On Friday, General Electric (GE) and Honeywell (HON) set the tone for industrial earnings in the first quarter. We continue to believe aerospace will be a bright spot and are expecting strong performance from our three aerospace holdings when each reports results in coming trading sessions: Precision Castparts (PCP), Astronics (ATRO), and EDAC Tech (EDAC).
General Electric’s industrial performance was nothing short of excellent, in our opinion. For starters, industrial segment revenue jumped 14% on impressive double-digit organic growth (11%). Importantly, orders followed suit. Infrastructure orders, for example, advanced 20%, with equipment orders up nearly 30% and services up 11%. On an organic basis, orders increased 14%, outpacing organic top-line expansion. Industrial segment orders from growth markets also did quite well, jumping 21% in the period. We think the industrial segment order strength at GE is a significant positive data point as it relates to the health of the global economy.

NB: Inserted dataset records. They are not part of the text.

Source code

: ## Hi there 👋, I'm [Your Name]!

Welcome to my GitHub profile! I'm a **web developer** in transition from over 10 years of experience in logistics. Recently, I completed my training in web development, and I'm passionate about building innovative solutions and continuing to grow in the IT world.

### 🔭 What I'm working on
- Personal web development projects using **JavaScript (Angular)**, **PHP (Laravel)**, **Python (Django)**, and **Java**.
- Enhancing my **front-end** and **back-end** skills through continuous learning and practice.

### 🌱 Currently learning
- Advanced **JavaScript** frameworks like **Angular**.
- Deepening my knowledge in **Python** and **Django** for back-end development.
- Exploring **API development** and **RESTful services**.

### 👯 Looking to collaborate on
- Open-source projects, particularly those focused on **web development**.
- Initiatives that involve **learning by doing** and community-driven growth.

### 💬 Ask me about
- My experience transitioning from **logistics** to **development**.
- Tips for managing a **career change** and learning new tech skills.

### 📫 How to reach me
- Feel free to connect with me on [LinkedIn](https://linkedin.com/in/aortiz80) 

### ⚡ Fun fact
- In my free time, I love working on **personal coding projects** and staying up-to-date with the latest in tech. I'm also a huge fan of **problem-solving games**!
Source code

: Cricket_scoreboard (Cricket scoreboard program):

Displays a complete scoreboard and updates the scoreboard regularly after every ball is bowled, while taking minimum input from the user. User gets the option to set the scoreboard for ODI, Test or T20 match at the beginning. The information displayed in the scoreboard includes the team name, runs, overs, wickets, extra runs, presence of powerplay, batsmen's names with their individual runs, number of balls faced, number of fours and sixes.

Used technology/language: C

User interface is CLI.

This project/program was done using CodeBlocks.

CEO Jeffrey Immelt on GE’s first-quarter conference call:
“Orders were robust off a very high base. Orders growth was broad-based. Equipment was up 29%, Service was up 11%, emerging markets grew by 24% and organic orders growth was up 14%. We’re benefiting from several macro themes: global infrastructure investment, health care access, gas conversion and favorable transportation and energy markets…commercial (aviation) engine orders of $1.6 billion were up 36%, driven by strong orders for GE90, CFM56 and CF-6 engines”
Honeywell’s report was equally as impressive as GE’s. The company experienced a 7% jump in first-quarter sales, with almost all of it coming from organic means. Honeywell noted particular strength in its long-cycle businesses, namely commercial aerospace and UOP. In aerospace specifically, the firm indicated that commercial original equipment demand advanced 22%, with 18 percentage points of that growth organically based. In the company’s Performance Materials and Technologies segment (where UOP resides), sales advanced an impressive 19% (12 percentage points coming from organic means). Such strong growth prompted Honeywell to raise its bottom-line expectations for the full-year.
CEO David Cote on Honeywell’s first-quarter conference call:
“So in summary, we’re off to a great start in 2012 despite the more challenging macro environment. And while our shorter-cycle businesses have seen an impact from the slowdowns in Europe and China, we’re encouraged by the strength we’re seeing in the U.S., other high-growth regions and long-cycle. New product introductions have also helped our shorter-cycle businesses grow faster than the markets served, which, coupled with accelerating growth in our longer-cycle businesses, is leading to top-tier organic growth.”
All things considered, we remain enthused by the reports we’ve seen thus far during first-quarter earnings season, and we are reiterating our view that aerospace is still one of the most attractive places to be within the industrial sector and the broader market as a whole.